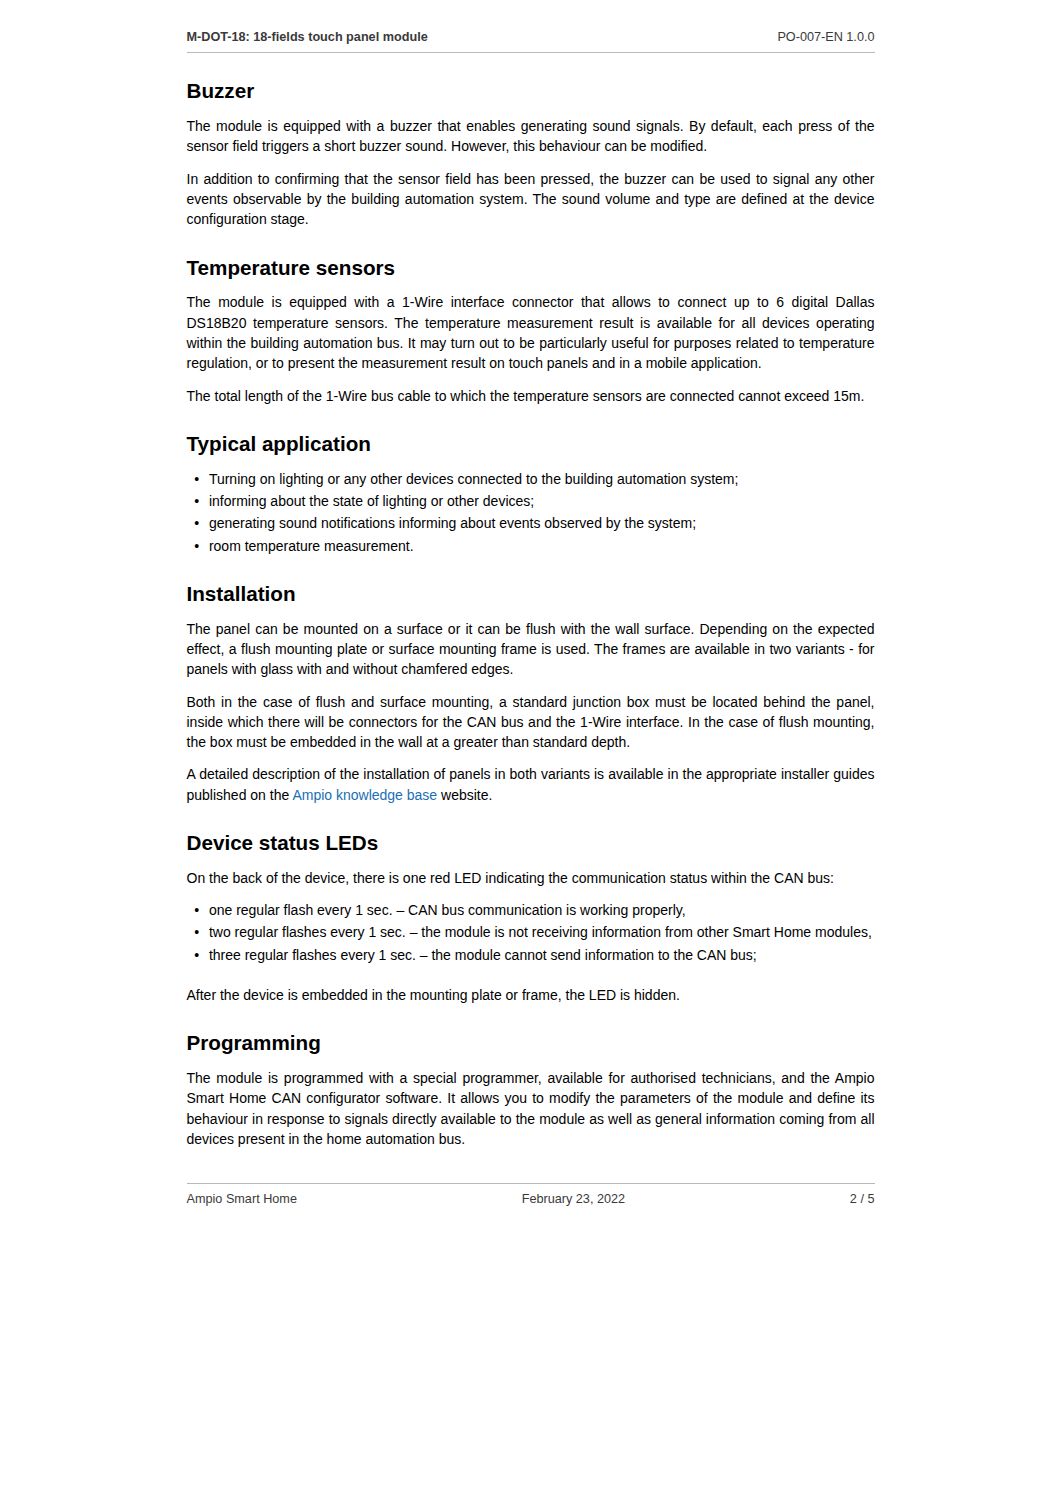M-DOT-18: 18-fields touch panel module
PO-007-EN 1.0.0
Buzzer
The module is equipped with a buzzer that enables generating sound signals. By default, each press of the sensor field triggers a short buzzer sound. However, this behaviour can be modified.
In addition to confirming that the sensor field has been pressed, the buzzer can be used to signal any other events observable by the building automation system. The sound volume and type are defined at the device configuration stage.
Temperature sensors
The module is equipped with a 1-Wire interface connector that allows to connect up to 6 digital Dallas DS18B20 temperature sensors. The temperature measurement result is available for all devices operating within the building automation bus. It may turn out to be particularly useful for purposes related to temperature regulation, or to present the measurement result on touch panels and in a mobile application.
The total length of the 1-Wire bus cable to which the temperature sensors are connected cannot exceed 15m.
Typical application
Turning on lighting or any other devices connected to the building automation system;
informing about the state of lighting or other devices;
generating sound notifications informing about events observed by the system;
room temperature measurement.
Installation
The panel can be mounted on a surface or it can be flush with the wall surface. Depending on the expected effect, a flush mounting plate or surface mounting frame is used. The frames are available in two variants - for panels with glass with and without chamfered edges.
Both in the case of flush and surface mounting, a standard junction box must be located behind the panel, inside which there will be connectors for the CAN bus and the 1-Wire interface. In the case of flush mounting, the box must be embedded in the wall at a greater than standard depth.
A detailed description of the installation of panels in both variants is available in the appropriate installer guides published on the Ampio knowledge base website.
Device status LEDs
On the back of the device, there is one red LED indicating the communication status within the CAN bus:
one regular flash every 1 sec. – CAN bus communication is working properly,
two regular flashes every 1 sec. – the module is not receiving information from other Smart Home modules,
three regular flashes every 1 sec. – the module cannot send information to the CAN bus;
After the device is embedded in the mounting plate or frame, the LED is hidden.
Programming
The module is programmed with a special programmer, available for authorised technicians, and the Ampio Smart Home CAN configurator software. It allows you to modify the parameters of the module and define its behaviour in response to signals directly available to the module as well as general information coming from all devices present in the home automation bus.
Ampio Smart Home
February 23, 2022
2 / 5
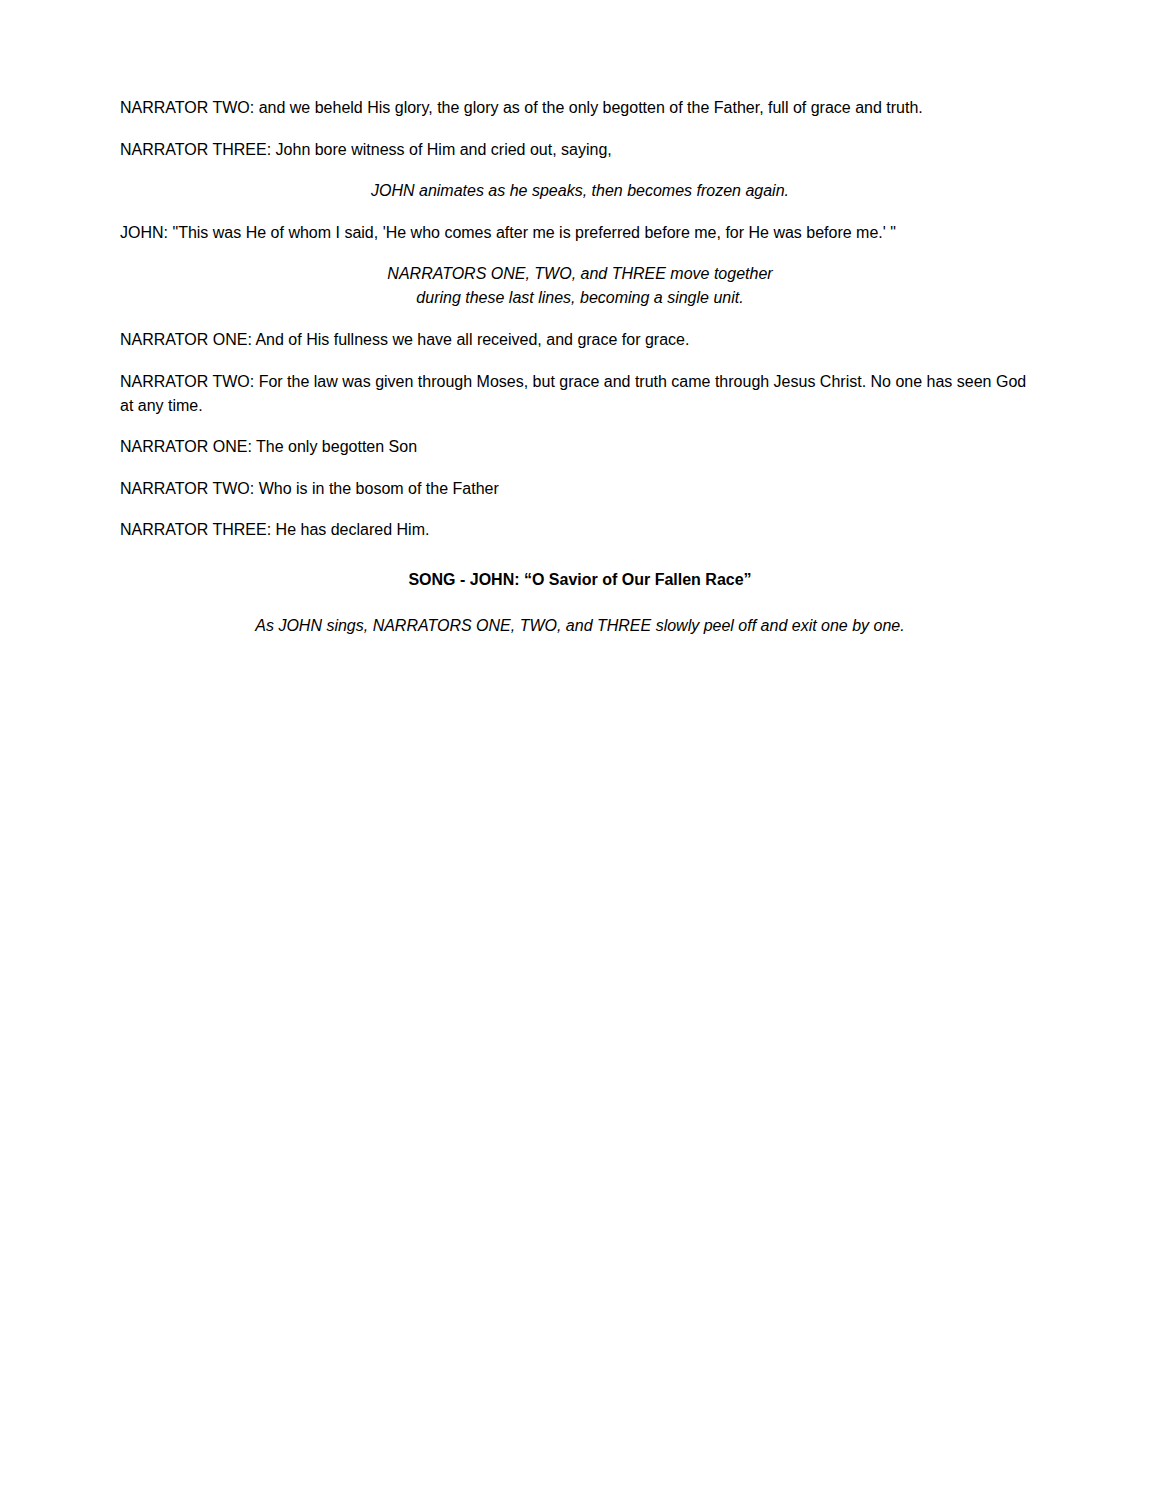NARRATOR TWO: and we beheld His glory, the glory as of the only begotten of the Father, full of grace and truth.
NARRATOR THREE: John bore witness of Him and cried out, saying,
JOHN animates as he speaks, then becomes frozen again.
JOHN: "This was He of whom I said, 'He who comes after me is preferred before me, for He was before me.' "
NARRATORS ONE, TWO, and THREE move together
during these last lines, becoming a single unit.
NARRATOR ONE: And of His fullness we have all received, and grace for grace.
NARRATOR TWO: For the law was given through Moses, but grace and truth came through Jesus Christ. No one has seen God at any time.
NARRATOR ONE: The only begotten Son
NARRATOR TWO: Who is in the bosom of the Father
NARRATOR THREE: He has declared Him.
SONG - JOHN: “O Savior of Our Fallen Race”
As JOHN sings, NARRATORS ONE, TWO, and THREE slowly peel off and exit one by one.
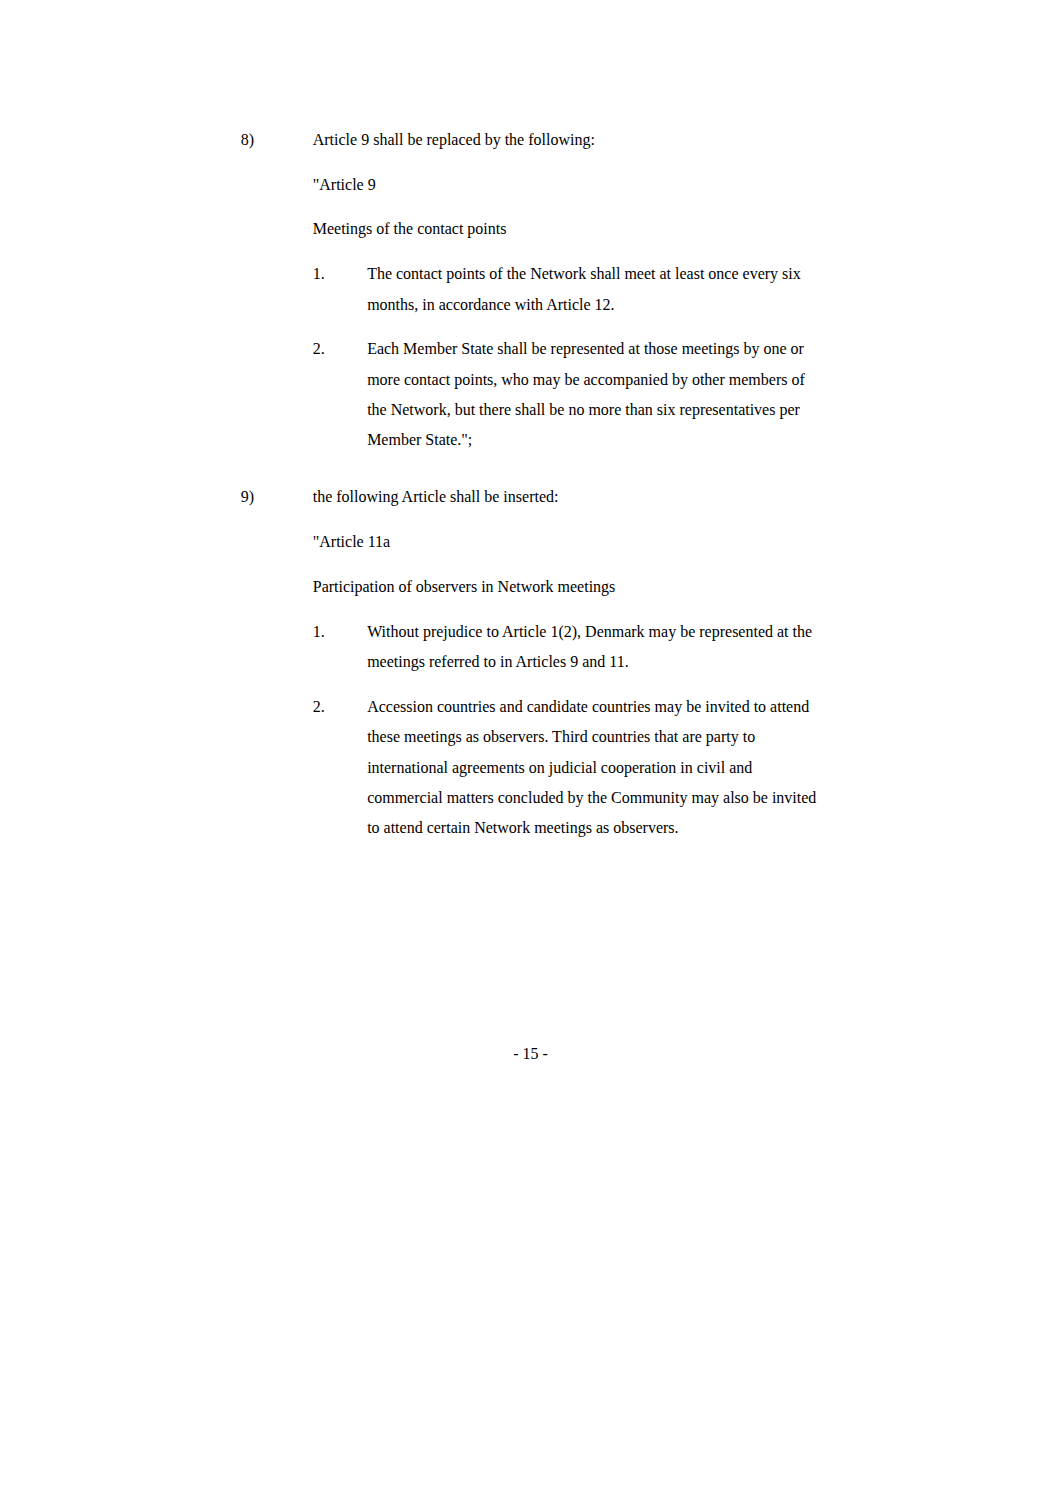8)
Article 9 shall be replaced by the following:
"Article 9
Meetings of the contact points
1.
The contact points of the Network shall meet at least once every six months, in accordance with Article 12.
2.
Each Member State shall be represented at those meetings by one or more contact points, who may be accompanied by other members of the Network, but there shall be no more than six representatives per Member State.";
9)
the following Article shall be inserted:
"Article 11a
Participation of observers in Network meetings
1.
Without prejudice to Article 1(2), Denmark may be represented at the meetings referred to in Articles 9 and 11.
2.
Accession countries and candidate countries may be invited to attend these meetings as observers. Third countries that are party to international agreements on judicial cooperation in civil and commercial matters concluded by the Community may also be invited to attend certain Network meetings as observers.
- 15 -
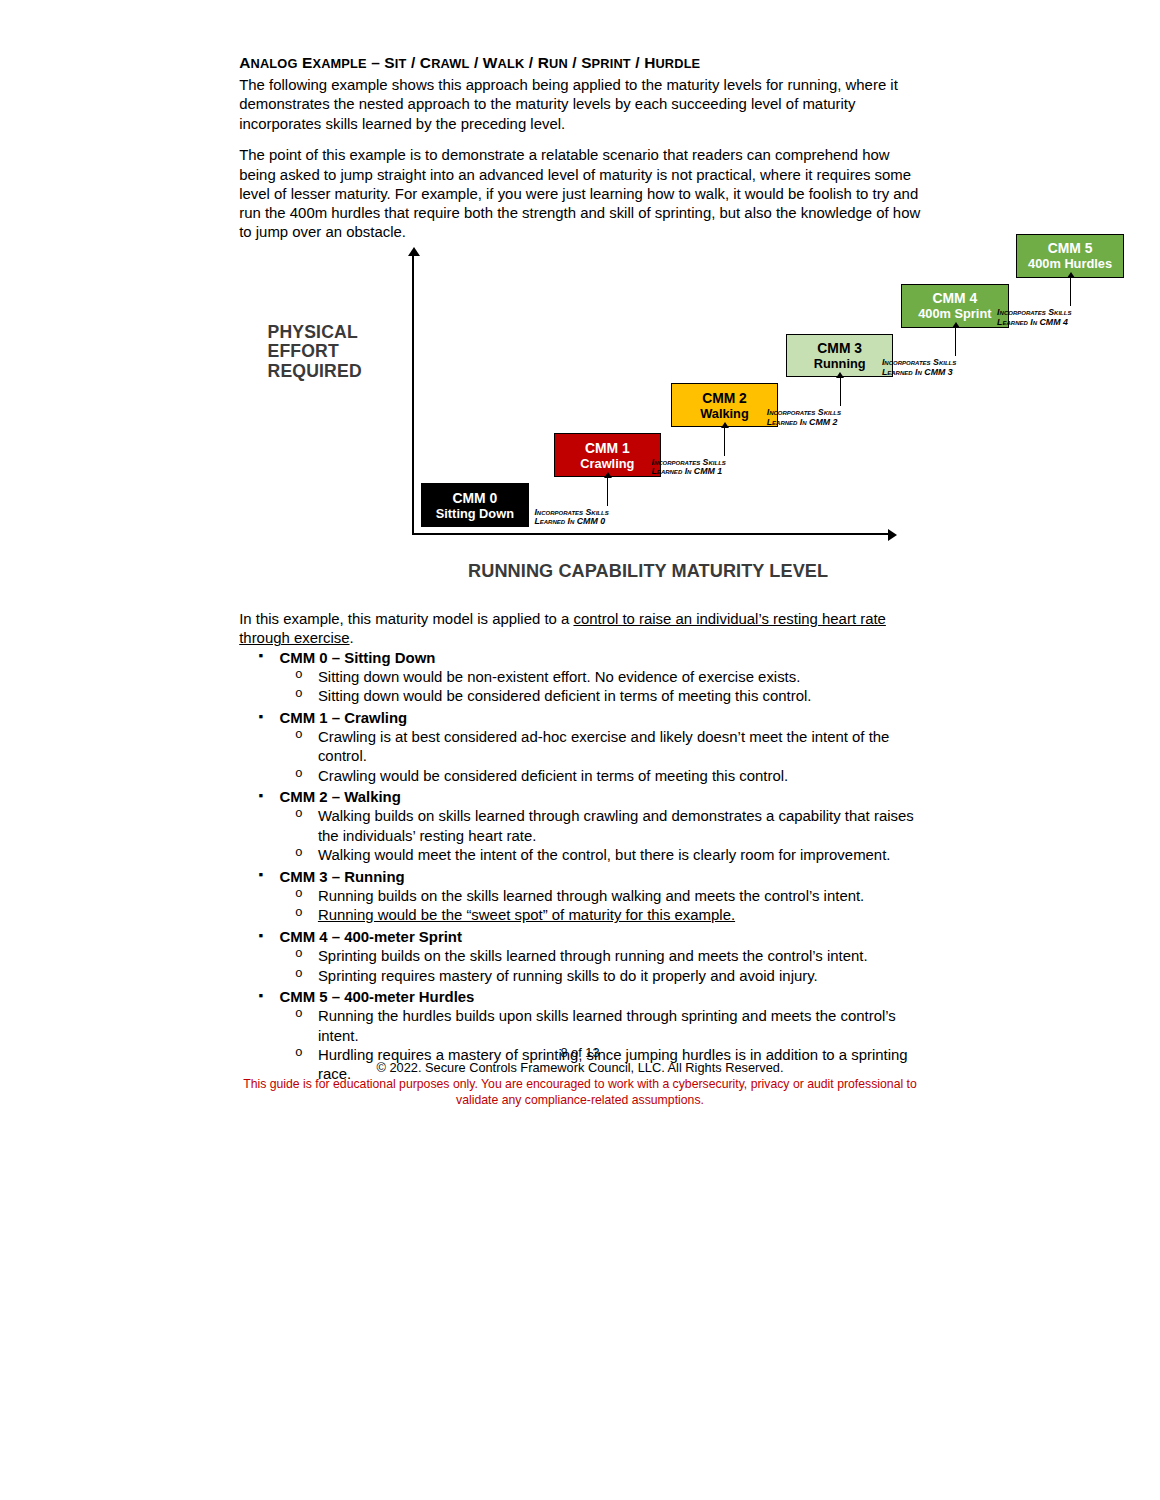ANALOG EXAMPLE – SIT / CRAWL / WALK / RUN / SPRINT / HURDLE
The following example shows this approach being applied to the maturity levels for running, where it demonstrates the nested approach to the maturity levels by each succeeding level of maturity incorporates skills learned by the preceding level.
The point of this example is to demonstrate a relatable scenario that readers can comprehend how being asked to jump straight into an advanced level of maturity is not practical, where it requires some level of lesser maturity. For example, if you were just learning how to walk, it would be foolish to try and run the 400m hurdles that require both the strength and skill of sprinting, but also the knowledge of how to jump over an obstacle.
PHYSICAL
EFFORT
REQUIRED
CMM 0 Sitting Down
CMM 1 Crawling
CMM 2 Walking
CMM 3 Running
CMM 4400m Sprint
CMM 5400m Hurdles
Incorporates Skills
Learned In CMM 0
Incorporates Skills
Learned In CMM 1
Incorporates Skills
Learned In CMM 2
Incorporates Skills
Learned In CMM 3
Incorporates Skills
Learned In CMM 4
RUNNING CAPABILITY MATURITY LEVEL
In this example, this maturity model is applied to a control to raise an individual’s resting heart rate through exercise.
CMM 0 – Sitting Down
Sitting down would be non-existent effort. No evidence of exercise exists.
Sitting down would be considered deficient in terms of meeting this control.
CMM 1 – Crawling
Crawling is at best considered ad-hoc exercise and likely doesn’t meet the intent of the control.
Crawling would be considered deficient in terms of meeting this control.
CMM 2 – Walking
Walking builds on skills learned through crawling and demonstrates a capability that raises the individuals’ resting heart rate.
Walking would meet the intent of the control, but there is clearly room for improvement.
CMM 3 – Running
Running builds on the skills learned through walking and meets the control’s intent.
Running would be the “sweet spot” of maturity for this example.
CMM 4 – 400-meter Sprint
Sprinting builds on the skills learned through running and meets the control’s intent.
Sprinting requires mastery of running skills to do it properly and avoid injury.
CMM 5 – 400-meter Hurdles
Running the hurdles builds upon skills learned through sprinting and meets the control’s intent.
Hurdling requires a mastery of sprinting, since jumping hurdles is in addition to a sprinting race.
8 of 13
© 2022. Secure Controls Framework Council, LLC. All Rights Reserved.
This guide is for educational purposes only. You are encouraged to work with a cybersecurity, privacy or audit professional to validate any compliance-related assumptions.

***

Task to carry out:
Reproduce the listing word for word. Do not carry over the pictures.

Answer for this exercise:
M-DOT-18: 18-fields touch panel module
PO-007-EN 1.0.0
Buzzer
The module is equipped with a buzzer that enables generating sound signals. By default, each press of the sensor field triggers a short buzzer sound. However, this behaviour can be modified.
In addition to confirming that the sensor field has been pressed, the buzzer can be used to signal any other events observable by the building automation system. The sound volume and type are defined at the device configuration stage.
Temperature sensors
The module is equipped with a 1-Wire interface connector that allows to connect up to 6 digital Dallas DS18B20 temperature sensors. The temperature measurement result is available for all devices operating within the building automation bus. It may turn out to be particularly useful for purposes related to temperature regulation, or to present the measurement result on touch panels and in a mobile application.
The total length of the 1-Wire bus cable to which the temperature sensors are connected cannot exceed 15m.
Typical application
Turning on lighting or any other devices connected to the building automation system;
informing about the state of lighting or other devices;
generating sound notifications informing about events observed by the system;
room temperature measurement.
Installation
The panel can be mounted on a surface or it can be flush with the wall surface. Depending on the expected effect, a flush mounting plate or surface mounting frame is used. The frames are available in two variants - for panels with glass with and without chamfered edges.
Both in the case of flush and surface mounting, a standard junction box must be located behind the panel, inside which there will be connectors for the CAN bus and the 1-Wire interface. In the case of flush mounting, the box must be embedded in the wall at a greater than standard depth.
A detailed description of the installation of panels in both variants is available in the appropriate installer guides published on the Ampio knowledge base website.
Device status LEDs
On the back of the device, there is one red LED indicating the communication status within the CAN bus:
one regular flash every 1 sec. – CAN bus communication is working properly,
two regular flashes every 1 sec. – the module is not receiving information from other Smart Home modules,
three regular flashes every 1 sec. – the module cannot send information to the CAN bus;
After the device is embedded in the mounting plate or frame, the LED is hidden.
Programming
The module is programmed with a special programmer, available for authorised technicians, and the Ampio Smart Home CAN configurator software. It allows you to modify the parameters of the module and define its behaviour in response to signals directly available to the module as well as general information coming from all devices present in the home automation bus.
Ampio Smart Home
February 23, 2022
2 / 5
NARRATOR TWO: and we beheld His glory, the glory as of the only begotten of the Father, full of grace and truth.
NARRATOR THREE: John bore witness of Him and cried out, saying,
JOHN animates as he speaks, then becomes frozen again.
JOHN: "This was He of whom I said, 'He who comes after me is preferred before me, for He was before me.' "
NARRATORS ONE, TWO, and THREE move together
during these last lines, becoming a single unit.
NARRATOR ONE: And of His fullness we have all received, and grace for grace.
NARRATOR TWO: For the law was given through Moses, but grace and truth came through Jesus Christ. No one has seen God at any time.
NARRATOR ONE: The only begotten Son
NARRATOR TWO: Who is in the bosom of the Father
NARRATOR THREE: He has declared Him.
SONG - JOHN: “O Savior of Our Fallen Race”
As JOHN sings, NARRATORS ONE, TWO, and THREE slowly peel off and exit one by one.
8)
Article 9 shall be replaced by the following:
"Article 9
Meetings of the contact points
1.
The contact points of the Network shall meet at least once every six months, in accordance with Article 12.
2.
Each Member State shall be represented at those meetings by one or more contact points, who may be accompanied by other members of the Network, but there shall be no more than six representatives per Member State.";
9)
the following Article shall be inserted:
"Article 11a
Participation of observers in Network meetings
1.
Without prejudice to Article 1(2), Denmark may be represented at the meetings referred to in Articles 9 and 11.
2.
Accession countries and candidate countries may be invited to attend these meetings as observers. Third countries that are party to international agreements on judicial cooperation in civil and commercial matters concluded by the Community may also be invited to attend certain Network meetings as observers.
- 15 -
ANALOG EXAMPLE – SIT / CRAWL / WALK / RUN / SPRINT / HURDLE
The following example shows this approach being applied to the maturity levels for running, where it demonstrates the nested approach to the maturity levels by each succeeding level of maturity incorporates skills learned by the preceding level.
The point of this example is to demonstrate a relatable scenario that readers can comprehend how being asked to jump straight into an advanced level of maturity is not practical, where it requires some level of lesser maturity. For example, if you were just learning how to walk, it would be foolish to try and run the 400m hurdles that require both the strength and skill of sprinting, but also the knowledge of how to jump over an obstacle.
PHYSICAL
EFFORT
REQUIRED
CMM 0 Sitting Down
CMM 1 Crawling
CMM 2 Walking
CMM 3 Running
CMM 4400m Sprint
CMM 5400m Hurdles
Incorporates Skills
Learned In CMM 0
Incorporates Skills
Learned In CMM 1
Incorporates Skills
Learned In CMM 2
Incorporates Skills
Learned In CMM 3
Incorporates Skills
Learned In CMM 4
RUNNING CAPABILITY MATURITY LEVEL
In this example, this maturity model is applied to a control to raise an individual’s resting heart rate through exercise.
CMM 0 – Sitting Down
Sitting down would be non-existent effort. No evidence of exercise exists.
Sitting down would be considered deficient in terms of meeting this control.
CMM 1 – Crawling
Crawling is at best considered ad-hoc exercise and likely doesn’t meet the intent of the control.
Crawling would be considered deficient in terms of meeting this control.
CMM 2 – Walking
Walking builds on skills learned through crawling and demonstrates a capability that raises the individuals’ resting heart rate.
Walking would meet the intent of the control, but there is clearly room for improvement.
CMM 3 – Running
Running builds on the skills learned through walking and meets the control’s intent.
Running would be the “sweet spot” of maturity for this example.
CMM 4 – 400-meter Sprint
Sprinting builds on the skills learned through running and meets the control’s intent.
Sprinting requires mastery of running skills to do it properly and avoid injury.
CMM 5 – 400-meter Hurdles
Running the hurdles builds upon skills learned through sprinting and meets the control’s intent.
Hurdling requires a mastery of sprinting, since jumping hurdles is in addition to a sprinting race.
8 of 13
© 2022. Secure Controls Framework Council, LLC. All Rights Reserved.
This guide is for educational purposes only. You are encouraged to work with a cybersecurity, privacy or audit professional to validate any compliance-related assumptions.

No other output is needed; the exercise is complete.